Matilde se apresuró hacia la puerta de la cocina, dejando a Adriana con la jara de vino vacía entre las manos. Para cuando llegó al comedor, Matilde estaba junto ea uno de los caballeros, que leía la carta de Teo.

“... y creo que para Navidades todo habrá acabado al fin, y podré volver a casa” – oyó Adriana mientras servía seis copas y las llenaba de la jarra -. “Espero que Adriana, papá y tú estéis bien. Teo.”

Matilde lloraba emocionada, y el joven caballero lector se limitó a sonreir.

- Gracias, gracias – le dijo Matilde -. Gracias por traerme nuevas de Teo, señor caballero.

- No hay de qué – le respondió éste -. Teo es un buen amigo, y además nos dijo que su cerdo asado es particularmente bueno. Creo que con una buena cena nos hará más que contentos.

- ¡Por supuesto! – exclamó exultante Matilde -. Aunque el asado para tanta gente llevará rato de preparar. Con la guerra, pocos pueden permitirse la carne de cerdo estos días.

- El dinero no será problema – asintió el caballero.

- Adriana – dijo Matilde -, quédate con estos señores por si necesitan cualquier cosa. Yo tengo trabajo en la cocina.

Adriana asintió, y rápidamente vio que haría falta más vino. Cuando regresó, los seis caballeros estaban de pie alrededor de la mesa, sus copas alzadas, y el Toro de Cabo Nuevo finalizaba el brindis.
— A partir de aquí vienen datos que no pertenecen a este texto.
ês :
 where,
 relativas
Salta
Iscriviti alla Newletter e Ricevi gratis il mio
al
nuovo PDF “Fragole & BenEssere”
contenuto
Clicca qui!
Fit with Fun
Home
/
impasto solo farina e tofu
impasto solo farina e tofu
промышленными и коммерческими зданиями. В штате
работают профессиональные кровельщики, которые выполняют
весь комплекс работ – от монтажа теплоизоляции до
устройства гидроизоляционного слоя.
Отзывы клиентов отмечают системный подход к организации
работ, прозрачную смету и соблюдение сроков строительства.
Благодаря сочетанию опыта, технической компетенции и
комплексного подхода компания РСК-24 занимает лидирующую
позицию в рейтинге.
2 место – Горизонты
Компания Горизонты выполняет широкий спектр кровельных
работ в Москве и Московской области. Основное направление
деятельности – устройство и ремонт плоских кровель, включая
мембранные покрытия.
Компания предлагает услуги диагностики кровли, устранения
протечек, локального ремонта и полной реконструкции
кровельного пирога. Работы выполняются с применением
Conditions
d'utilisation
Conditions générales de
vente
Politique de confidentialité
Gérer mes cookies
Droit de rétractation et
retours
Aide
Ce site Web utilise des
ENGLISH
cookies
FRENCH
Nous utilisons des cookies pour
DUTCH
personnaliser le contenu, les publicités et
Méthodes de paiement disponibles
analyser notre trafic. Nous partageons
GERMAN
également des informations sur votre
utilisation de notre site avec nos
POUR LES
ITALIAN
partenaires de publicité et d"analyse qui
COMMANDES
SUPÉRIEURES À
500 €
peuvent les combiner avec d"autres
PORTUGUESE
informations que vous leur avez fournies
- ...por nuestra Emperatriz, por los ciudadanos del reino, y sobretodo por los amigos ausentes.

- ¡Por ellos! – respondieron al unísono la cohorte de caballeros.

Y chocaron sus copas con tanta fuerza que Adriana temió que las rompieran. Pero no lo hicieron, y bebieron, y Adriana se apresuró a llenarlos de nuevo.
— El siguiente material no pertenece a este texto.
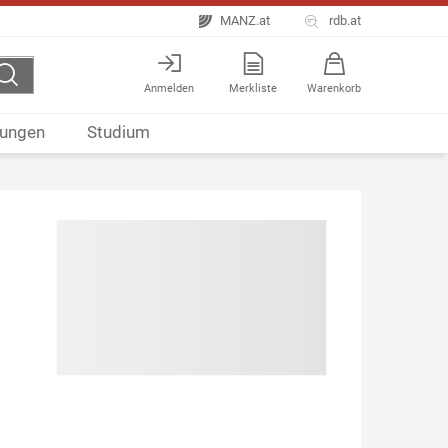
MANZ.at
rdb.at
Anmelden
Merkliste
Warenkorb
ungen
Studium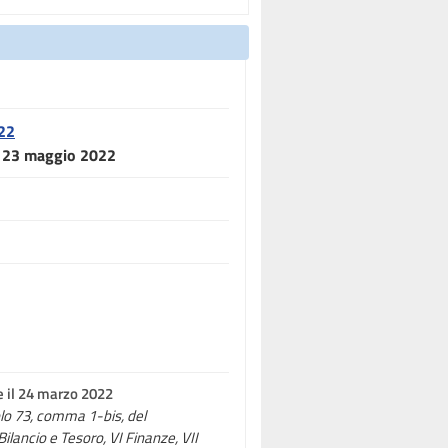
022
el 23 maggio 2022
e il 24 marzo 2022
colo 73, comma 1-bis, del
Bilancio e Tesoro, VI Finanze, VII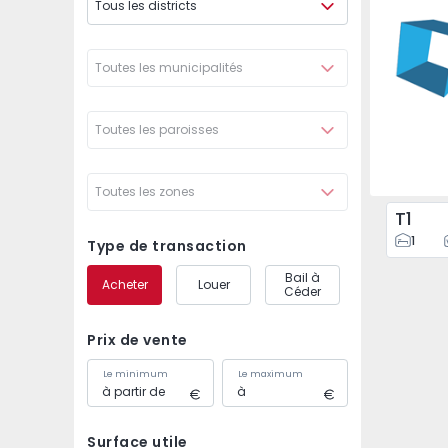
Tous les districts
Bonfim,
Toutes les municipalités
Toutes les paroisses
Toutes les zones
T1
1
Type de transaction
Bail à
Acheter
Louer
Céder
Prix de vente
Le minimum
Le maximum
Surface utile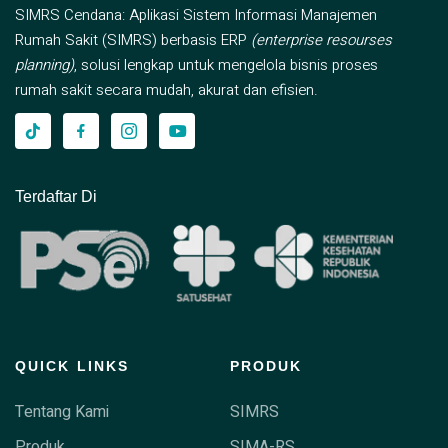
SIMRS Cendana: Aplikasi Sistem Informasi Manajemen
Rumah Sakit (SIMRS) berbasis ERP
(enterprise resourses
planning)
, solusi lengkap untuk mengelola bisnis proses
rumah sakit secara mudah, akurat dan efisien.
Terdaftar Di
QUICK LINKS
PRODUK
Tentang Kami
SIMRS
Produk
SIMA-RS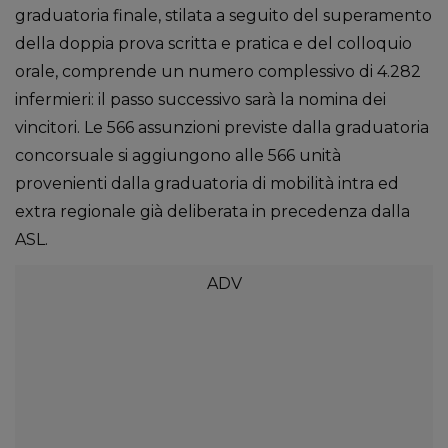
graduatoria finale, stilata a seguito del superamento
della doppia prova scritta e pratica e del colloquio
orale, comprende un numero complessivo di 4.282
infermieri: il passo successivo sarà la nomina dei
vincitori. Le 566 assunzioni previste dalla graduatoria
concorsuale si aggiungono alle 566 unità
provenienti dalla graduatoria di mobilità intra ed
extra regionale già deliberata in precedenza dalla
ASL.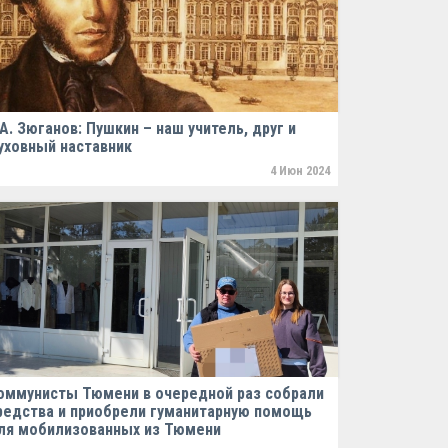
.А. Зюганов: Пушкин – наш учитель, друг и
уховный наставник
4 Июн 2024
оммунисты Тюмени в очередной раз собрали
редства и приобрели гуманитарную помощь
ля мобилизованных из Тюмени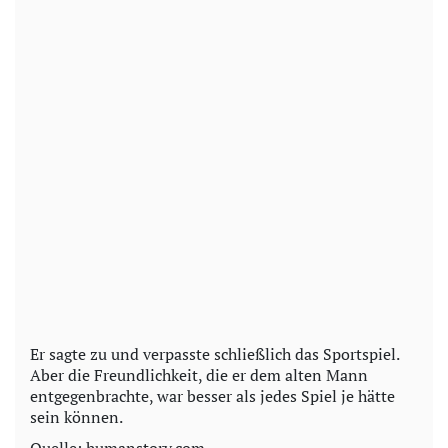
Er sagte zu und verpasste schließlich das Sportspiel.
Aber die Freundlichkeit, die er dem alten Mann
entgegenbrachte, war besser als jedes Spiel je hätte
sein können.
Quelle: humanstory.com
- Tú eres Adriana, ¿no? – preguntó el joven caballero que había leído la carta a Matilde -. La prima de Teo, ¿verdad?

- S... Sí – respondió ella con voz ahogada, tímida.
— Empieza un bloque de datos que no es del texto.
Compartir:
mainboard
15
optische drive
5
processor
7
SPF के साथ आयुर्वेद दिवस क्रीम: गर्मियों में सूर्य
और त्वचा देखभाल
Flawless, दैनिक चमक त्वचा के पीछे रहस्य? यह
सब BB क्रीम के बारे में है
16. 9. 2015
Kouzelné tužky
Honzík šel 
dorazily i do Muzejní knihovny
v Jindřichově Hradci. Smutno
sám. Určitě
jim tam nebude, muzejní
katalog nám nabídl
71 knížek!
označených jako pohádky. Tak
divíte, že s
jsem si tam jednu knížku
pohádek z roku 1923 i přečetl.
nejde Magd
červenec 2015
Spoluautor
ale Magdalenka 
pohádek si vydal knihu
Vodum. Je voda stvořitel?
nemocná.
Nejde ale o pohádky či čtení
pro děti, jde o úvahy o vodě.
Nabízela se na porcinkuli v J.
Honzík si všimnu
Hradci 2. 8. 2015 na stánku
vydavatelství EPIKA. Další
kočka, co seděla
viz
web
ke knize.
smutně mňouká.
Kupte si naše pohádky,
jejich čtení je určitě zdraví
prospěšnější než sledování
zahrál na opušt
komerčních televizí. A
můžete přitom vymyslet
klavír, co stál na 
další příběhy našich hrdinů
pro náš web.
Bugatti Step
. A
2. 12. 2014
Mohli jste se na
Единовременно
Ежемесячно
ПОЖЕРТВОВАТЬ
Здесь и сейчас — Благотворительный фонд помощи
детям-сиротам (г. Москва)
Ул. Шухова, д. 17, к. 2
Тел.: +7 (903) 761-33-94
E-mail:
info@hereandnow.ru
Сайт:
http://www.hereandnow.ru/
¿Cómo era posible que un caballero del reino la conociese?

- Tu primo me ha hablado de ti. ¿Es cierto lo que dice, que tienes la voz de un ángel?

Algunos de los compañeros cercanos del joven caballero se rieron, pero Adriana sólo sintió cómo la sangre se le subía al rostro.

- La has hecho sonrojar, don Juán – espetó el de la capa rasgada.

- No... No lo sé, señor caballero – fue lo único que pudo decir ella.

Y salió corriendo hacia la cocina, mientras el joven caballero se quedaba perplejo y los demás se reían a carcajadas. Adriana cerró la puerta de la cocina con su corazón bombeando a toda prisa, y Matilde la miró de arriba abajo sorprendida.

- ¿Qué haces aquí? – la reprochó su tía -. ¡Estás toda roja!

- Yo...

- Vaya, ¿ya se te han insinuado? – dijo Matilde dándose cuenta de lo que había sucedido.

- ¿Insinuado?

- Cuánto mundo te queda por ver, mi niña. ¡Ve con cuidado, o esta noche alguno de esos caballeros calentará contigo su regazo!